WHAT THE TASK REQUIRES >>
Where does "worn" occur in the listing? Copy every line that holds it.

-- RECORDS SUPPLIED follows --

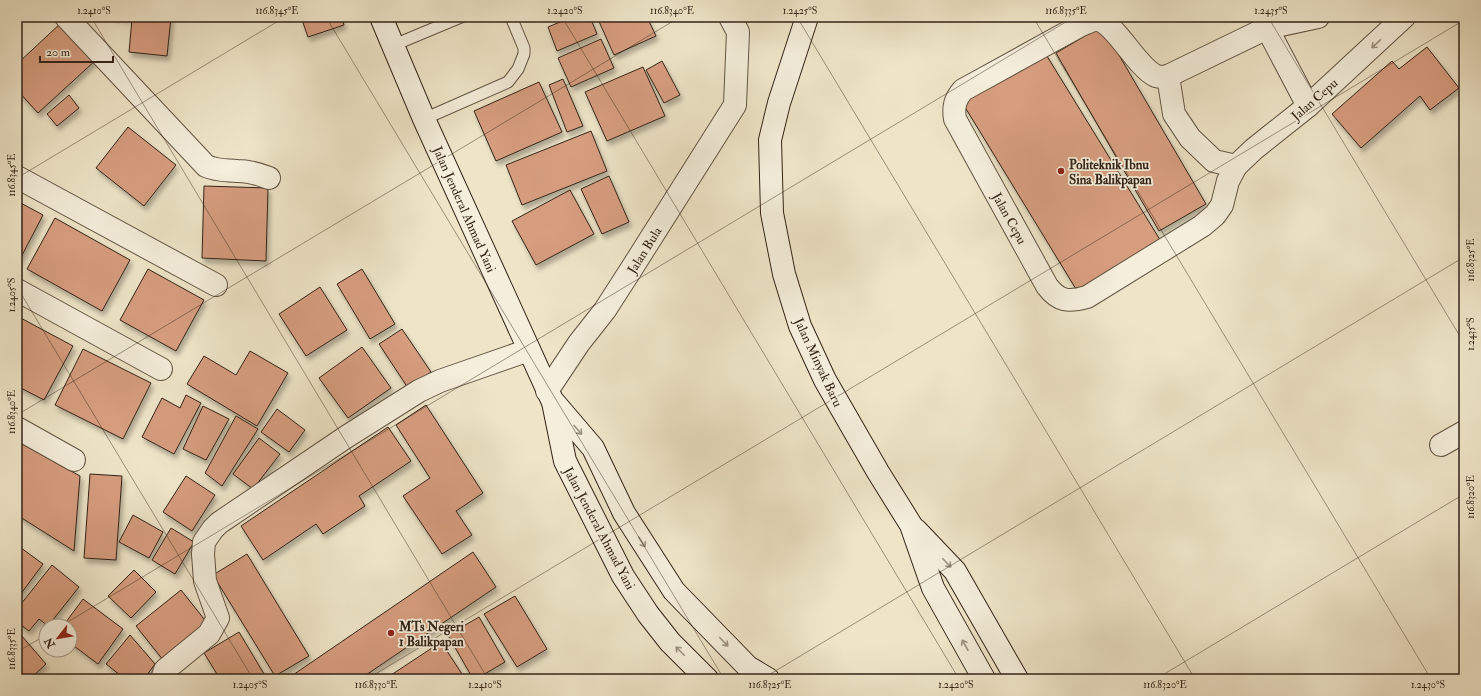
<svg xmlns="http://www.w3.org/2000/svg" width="1481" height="696" font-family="'IM FELL Double Pica',serif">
  <defs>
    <filter id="shadow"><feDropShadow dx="2.5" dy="4.5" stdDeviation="2" flood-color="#0004"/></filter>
  </defs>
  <rect width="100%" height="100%" fill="#eee5c8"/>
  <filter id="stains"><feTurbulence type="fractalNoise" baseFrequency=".005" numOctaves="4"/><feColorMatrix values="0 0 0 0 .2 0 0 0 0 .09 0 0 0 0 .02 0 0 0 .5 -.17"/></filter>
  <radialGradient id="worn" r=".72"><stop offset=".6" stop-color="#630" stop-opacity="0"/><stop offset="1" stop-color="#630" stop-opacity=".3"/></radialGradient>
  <g fill="#d69d7f" stroke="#332317" filter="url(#shadow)">
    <polygon points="111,17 171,17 167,56 129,52 132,19"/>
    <polygon points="301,17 341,17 344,25 308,37"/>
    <polygon points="572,17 590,17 597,34 557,51 548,27"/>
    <polygon points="597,17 647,17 656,36 614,55"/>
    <polygon points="62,22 97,59 38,113 17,90 17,64"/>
    <polygon points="1102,26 1206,204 1159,231 1056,53"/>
    <polygon points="601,39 614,68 571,87 558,58"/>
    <polygon points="1427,47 1459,88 1430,110 1420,96 1361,148 1332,114 1392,61 1399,69"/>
    <polygon points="1042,48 1162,243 1079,294 960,99"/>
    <polygon points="662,61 680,95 664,103 646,70"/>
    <polygon points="643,67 665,116 607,141 585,92"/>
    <polygon points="563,79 583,126 567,132 549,85"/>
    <polygon points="539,82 562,132 496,161 474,111"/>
    <polygon points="69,95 79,108 57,126 47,114"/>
    <polygon points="128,127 176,165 144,206 96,168"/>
    <polygon points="591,131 607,171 522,205 506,165"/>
    <polygon points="609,176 629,222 602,234 581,189"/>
    <polygon points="204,186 268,188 266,261 202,258"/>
    <polygon points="570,190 594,234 536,265 512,221"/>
    <polygon points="17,201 43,215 18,263 17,262"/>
    <polygon points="55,218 130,260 102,311 27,269"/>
    <polygon points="148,269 204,300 176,351 120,320"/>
    <polygon points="362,269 395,324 370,339 337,284"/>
    <polygon points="320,287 347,330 306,356 279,314"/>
    <polygon points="17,316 73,346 44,400 17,386"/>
    <polygon points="402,329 431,372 408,388 379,344"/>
    <polygon points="362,347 391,388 348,418 319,378"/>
    <polygon points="83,349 151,383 123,439 55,405"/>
    <polygon points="250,351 288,373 257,426 187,384 204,356 236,375"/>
    <polygon points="186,395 201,403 174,454 142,437 162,398 180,408"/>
    <polygon points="426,405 483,493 456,511 472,535 442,554 403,496 430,478 396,425"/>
    <polygon points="203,406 229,419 206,460 183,449"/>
    <polygon points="277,409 305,430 289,452 261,432"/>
    <polygon points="236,416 258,429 222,486 205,473"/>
    <polygon points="388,427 411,461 359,496 365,506 323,534 316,524 263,560 241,526"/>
    <polygon points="259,438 280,454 253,489 233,474"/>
    <polygon points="17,441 80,476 74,551 17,515"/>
    <polygon points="90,474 122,476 116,560 84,558"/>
    <polygon points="186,476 215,495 192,531 163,512"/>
    <polygon points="133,515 163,532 149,558 119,542"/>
    <polygon points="171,528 194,542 175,574 152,560"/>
    <polygon points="17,545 43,564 17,599"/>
    <polygon points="473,552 496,587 360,679 287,679"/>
    <polygon points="247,554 309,656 275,676 213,575"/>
    <polygon points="52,565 79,587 48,626 39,619 29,631 17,622 17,609"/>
    <polygon points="134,570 156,592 131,618 108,596"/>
    <polygon points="181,590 208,624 163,660 136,626"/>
    <polygon points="515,596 547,649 517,667 484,614"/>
    <polygon points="83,599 123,629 98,664 70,643 70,626 63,626"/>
    <polygon points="479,617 505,662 476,679 473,679 448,635"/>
    <polygon points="239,632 267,679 220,679 204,653"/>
    <polygon points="21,635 46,664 30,679 17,679 17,639"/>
    <polygon points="130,635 155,664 144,679 125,679 106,664"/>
    <polygon points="441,642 464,677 461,679 385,679"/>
  </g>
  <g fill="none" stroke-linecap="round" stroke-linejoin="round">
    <g stroke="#625443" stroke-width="13">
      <g id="lane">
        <polyline points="394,45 461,17"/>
        <polyline points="424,119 508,82 518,69 524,54 524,48 511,17"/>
      </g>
    </g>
    <g stroke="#625443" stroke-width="24">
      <g id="street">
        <path d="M66 17 206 166C218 171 225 170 237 171 247 171 259 174 269 178"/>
        <path d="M1318 17 1267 28 1168 76C1164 77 1159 77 1156 76 1136 67 1114 20 1096 20 1091 20 1085 24 1081 25L963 90C955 99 953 107 955 119L1047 286C1059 302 1069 302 1087 297L1202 226 1215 215 1222 205 1228 181 1236 166 1254 149 1308 106 1404 17"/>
        <polyline points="1267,28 1308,106"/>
        <polyline points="1168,76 1174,114 1190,138 1214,161 1236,166"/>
        <polyline points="17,177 216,285"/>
        <polyline points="17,290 161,369"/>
        <polyline points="547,391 579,343 605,310 632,268 735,105 738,32 730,17"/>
        <polyline points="17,428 74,460"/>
        <polyline points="1441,445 1464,432"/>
        <polyline points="162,679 165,670 209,634 218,618 205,581 203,554 204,542 213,529 219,523 346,437 419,391 440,381 529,350"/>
      </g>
    </g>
    <g stroke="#332317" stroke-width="24">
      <g id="secondary">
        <polyline points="381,17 424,119 552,400 593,448 624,513 674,591 748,667 768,679"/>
        <polyline points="807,17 779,103 770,140 772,213 784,274 800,326 825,380 878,472 911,525 933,588 984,679"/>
        <polyline points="553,402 565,461 623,576 648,614 670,642 707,679"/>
        <polyline points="916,530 955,571 1017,679"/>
      </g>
    </g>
    <use href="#lane" stroke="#f4eedb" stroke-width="11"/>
    <use href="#street" stroke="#f4eedb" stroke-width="22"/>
    <use href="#secondary" stroke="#f4eedb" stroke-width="22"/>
  </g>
  <defs><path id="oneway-shaft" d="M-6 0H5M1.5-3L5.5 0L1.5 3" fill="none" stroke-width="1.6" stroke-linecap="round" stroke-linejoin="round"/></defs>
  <g stroke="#9d9383">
    <use href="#oneway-shaft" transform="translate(1376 44) rotate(137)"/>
    <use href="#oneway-shaft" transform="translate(578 430) rotate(49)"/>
    <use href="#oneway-shaft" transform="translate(642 542) rotate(57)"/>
    <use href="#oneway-shaft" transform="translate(947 563) rotate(46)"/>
    <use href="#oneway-shaft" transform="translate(724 642) rotate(46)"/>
    <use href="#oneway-shaft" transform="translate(965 645) rotate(-119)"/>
    <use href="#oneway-shaft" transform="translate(680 651) rotate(-135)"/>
  </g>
  <path fill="none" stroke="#332317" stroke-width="1" stroke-opacity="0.45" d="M91 17 488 679M326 17 724 679M562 17 959 679M797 17 1195 679M1033 17 1431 679M1268 17 1464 343M17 178 285 17M17 287 253 679M17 415 680 17M61 626 1074 17M17 652 46 635M367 679 1464 20M762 679 1464 257M1156 679 1464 494"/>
  <g fill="#8f2418" stroke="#f4eedb" stroke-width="1.5">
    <circle cx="1061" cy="171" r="4"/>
    <circle cx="391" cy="633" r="4"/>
  </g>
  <g text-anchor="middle" stroke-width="3.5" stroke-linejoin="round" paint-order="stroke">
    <g font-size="13" fill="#332317" stroke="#f4eedb">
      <text transform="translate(1314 99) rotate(-41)" y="5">Jalan Cepu</text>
      <text transform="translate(465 209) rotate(66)" y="5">Jalan Jenderal Ahmad Yani</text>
      <text transform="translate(1010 218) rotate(61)" y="5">Jalan Cepu</text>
      <text transform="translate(644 250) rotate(-58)" y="5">Jalan Bula</text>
      <text transform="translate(819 362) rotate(65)" y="5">Jalan Minyak Baru</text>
      <text transform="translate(600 528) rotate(62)" y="5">Jalan Jenderal Ahmad Yani</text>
    </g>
    <g font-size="13" font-weight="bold" fill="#332317" stroke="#f4eedb" text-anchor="start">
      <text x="1069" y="169">Politeknik Ibnu<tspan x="1069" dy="15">Sina Balikpapan</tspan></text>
      <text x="399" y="631">MTs Negeri<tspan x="399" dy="15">1 Balikpapan</tspan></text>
    </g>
  </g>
  <rect width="1481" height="696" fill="none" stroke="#eee5c8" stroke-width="44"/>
  <g transform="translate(58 638) rotate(239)"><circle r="19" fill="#f4eedb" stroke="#a79d8d"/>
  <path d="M0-3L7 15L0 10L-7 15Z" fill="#8f2418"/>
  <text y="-6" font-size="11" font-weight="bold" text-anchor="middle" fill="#332317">N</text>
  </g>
  <path d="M40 56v6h73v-6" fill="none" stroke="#332317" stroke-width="2"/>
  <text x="46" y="56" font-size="12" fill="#332317" stroke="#f4eedb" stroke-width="3" paint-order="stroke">20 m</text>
  <rect x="22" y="22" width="1437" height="652" fill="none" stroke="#332317" stroke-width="1.5"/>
  <g font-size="10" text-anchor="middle" fill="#332317">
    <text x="94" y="14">1.2410°S</text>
    <text x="277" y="14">116.8345°E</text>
    <text x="565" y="14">1.2420°S</text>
    <text x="672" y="14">116.8340°E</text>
    <text x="800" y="14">1.2425°S</text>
    <text x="1066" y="14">116.8335°E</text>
    <text x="1271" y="14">1.2435°S</text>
    <text transform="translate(11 175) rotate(-90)" y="4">116.8345°E</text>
    <text transform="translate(1470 260) rotate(-90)" y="4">116.8325°E</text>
    <text transform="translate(11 295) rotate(-90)" y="4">1.2405°S</text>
    <text transform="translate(1470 334) rotate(-90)" y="4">1.2435°S</text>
    <text transform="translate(11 412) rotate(-90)" y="4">116.8340°E</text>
    <text transform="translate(1470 497) rotate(-90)" y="4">116.8320°E</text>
    <text transform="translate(11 649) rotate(-90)" y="4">116.8335°E</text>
    <text x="250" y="688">1.2405°S</text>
    <text x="376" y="688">116.8330°E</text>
    <text x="485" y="688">1.2410°S</text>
    <text x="770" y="688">116.8325°E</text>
    <text x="956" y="688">1.2420°S</text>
    <text x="1165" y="688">116.8320°E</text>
    <text x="1428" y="688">1.2430°S</text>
  </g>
  <rect width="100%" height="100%" filter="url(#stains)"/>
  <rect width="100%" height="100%" fill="url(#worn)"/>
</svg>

-- RECORDS SUPPLIED concluded --

TASK SOLUTION >>
  <radialGradient id="worn" r=".72"><stop offset=".6" stop-color="#630" stop-opacity="0"/><stop offset="1" stop-color="#630" stop-opacity=".3"/></radialGradient>
  <rect width="100%" height="100%" fill="url(#worn)"/>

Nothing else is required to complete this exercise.